[Dataset entries]
+ + + + +

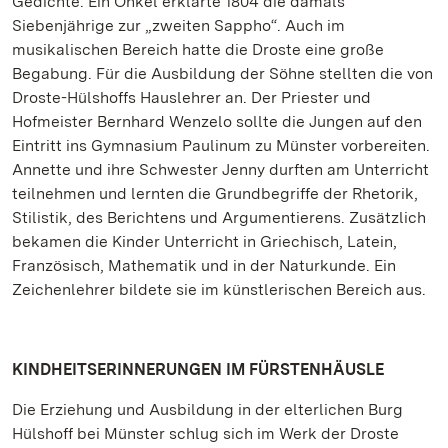
Gedichte. Ein Onkel erklärte 1804 die damals
Siebenjährige zur „zweiten Sappho“. Auch im
musikalischen Bereich hatte die Droste eine große
Begabung. Für die Ausbildung der Söhne stellten die von
Droste-Hülshoffs Hauslehrer an. Der Priester und
Hofmeister Bernhard Wenzelo sollte die Jungen auf den
Eintritt ins Gymnasium Paulinum zu Münster vorbereiten.
Annette und ihre Schwester Jenny durften am Unterricht
teilnehmen und lernten die Grundbegriffe der Rhetorik,
Stilistik, des Berichtens und Argumentierens. Zusätzlich
bekamen die Kinder Unterricht in Griechisch, Latein,
Französisch, Mathematik und in der Naturkunde. Ein
Zeichenlehrer bildete sie im künstlerischen Bereich aus.
KINDHEITSERINNERUNGEN IM FÜRSTENHÄUSLE
Die Erziehung und Ausbildung in der elterlichen Burg
Hülshoff bei Münster schlug sich im Werk der Droste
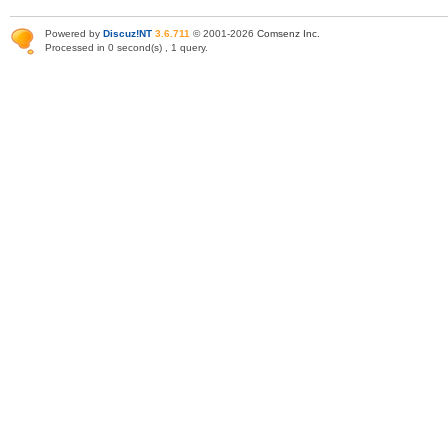
Powered by
Discuz!NT
3.6.711
© 2001-2026
Comsenz Inc
.
Processed in 0 second(s) , 1 query.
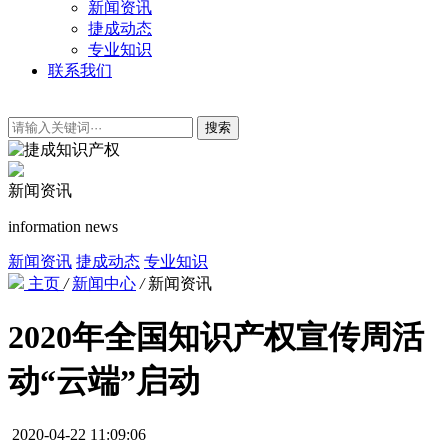
新闻资讯
捷成动态
专业知识
联系我们
搜索
新闻资讯
information news
新闻资讯
捷成动态
专业知识
主页
/
新闻中心
/
新闻资讯
2020年全国知识产权宣传周活
动“云端”启动
2020-04-22 11:09:06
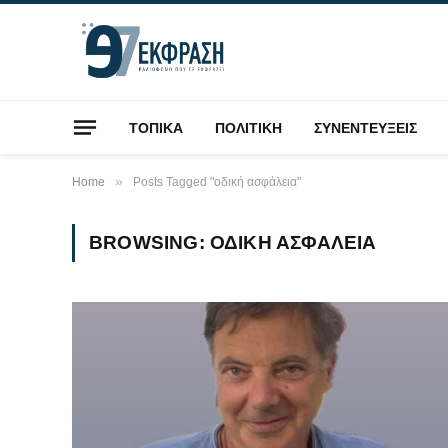
ΤΟΠΙΚΑ
ΠΟΛΙΤΙΚΗ
ΣΥΝΕΝΤΕΥΞΕΙΣ
»
Home
Posts Tagged "οδική ασφάλεια"
BROWSING:
ΟΔΙΚΉ ΑΣΦΆΛΕΙΑ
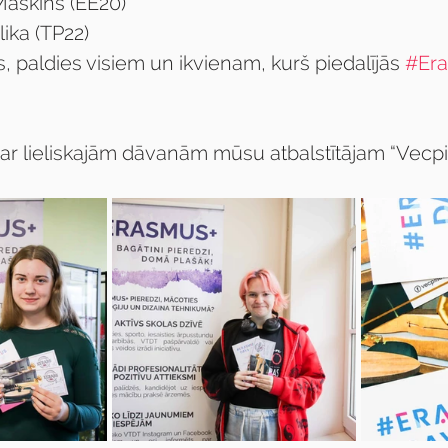
aškins (EE20)
ika (TP22)
s, paldies visiem un ikvienam, kurš piedalījās 
#Er
par lieliskajām dāvanām mūsu atbalstītājam “Vecpi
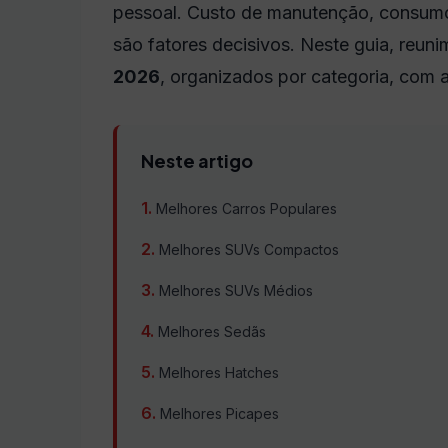
pessoal. Custo de manutenção, consumo
são fatores decisivos. Neste guia, reun
2026
, organizados por categoria, com a
Neste artigo
Melhores Carros Populares
Melhores SUVs Compactos
Melhores SUVs Médios
Melhores Sedãs
Melhores Hatches
Melhores Picapes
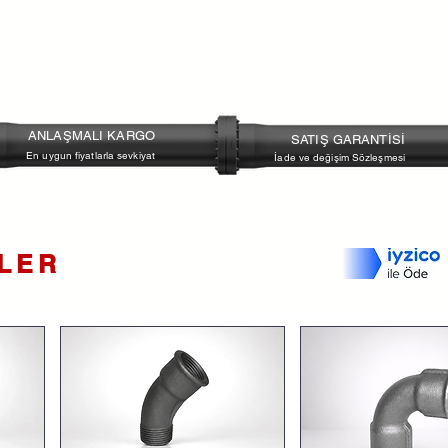
Kapsül:
Termostatik kapsül
Bağlantı Tipi:
Dişli
Çalışma Basıncı:
10 - 16 Bar
Çalışma Sıcaklığı:
200 - 220 C
ANLAŞMALI KARGO
SATIŞ GARANTİSİ
En uygun fiyatlarla sevkiyat
İade ve değişim Sözleşmesi
NLER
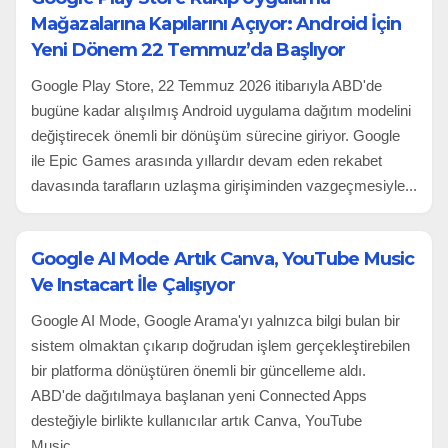
Mağazalarına Kapılarını Açıyor: Android İçin
Yeni Dönem 22 Temmuz’da Başlıyor
Google Play Store, 22 Temmuz 2026 itibarıyla ABD'de
bugüne kadar alışılmış Android uygulama dağıtım modelini
değiştirecek önemli bir dönüşüm sürecine giriyor. Google
ile Epic Games arasında yıllardır devam eden rekabet
davasında tarafların uzlaşma girişiminden vazgeçmesiyle...
Google AI Mode Artık Canva, YouTube Music
Ve Instacart İle Çalışıyor
Google AI Mode, Google Arama'yı yalnızca bilgi bulan bir
sistem olmaktan çıkarıp doğrudan işlem gerçekleştirebilen
bir platforma dönüştüren önemli bir güncelleme aldı.
ABD'de dağıtılmaya başlanan yeni Connected Apps
desteğiyle birlikte kullanıcılar artık Canva, YouTube
Music...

+ + + + +

**WHAT TO WORK ON**:
For the data above, set down exactly the lines from the line with "Melhores SUVs Compactos" to the line with "ile Epic Games", both included, leaving pictures out.

**RESPONSE FOR THIS EXERCISE**:
Melhores SUVs Compactos
Melhores SUVs Médios
Melhores Sedãs
Melhores Hatches
Melhores Picapes
Kapsül:
Termostatik kapsül
Bağlantı Tipi:
Dişli
Çalışma Basıncı:
10 - 16 Bar
Çalışma Sıcaklığı:
200 - 220 C
ANLAŞMALI KARGO
SATIŞ GARANTİSİ
En uygun fiyatlarla sevkiyat
İade ve değişim Sözleşmesi
NLER
Mağazalarına Kapılarını Açıyor: Android İçin
Yeni Dönem 22 Temmuz’da Başlıyor
Google Play Store, 22 Temmuz 2026 itibarıyla ABD'de
bugüne kadar alışılmış Android uygulama dağıtım modelini
değiştirecek önemli bir dönüşüm sürecine giriyor. Google
ile Epic Games arasında yıllardır devam eden rekabet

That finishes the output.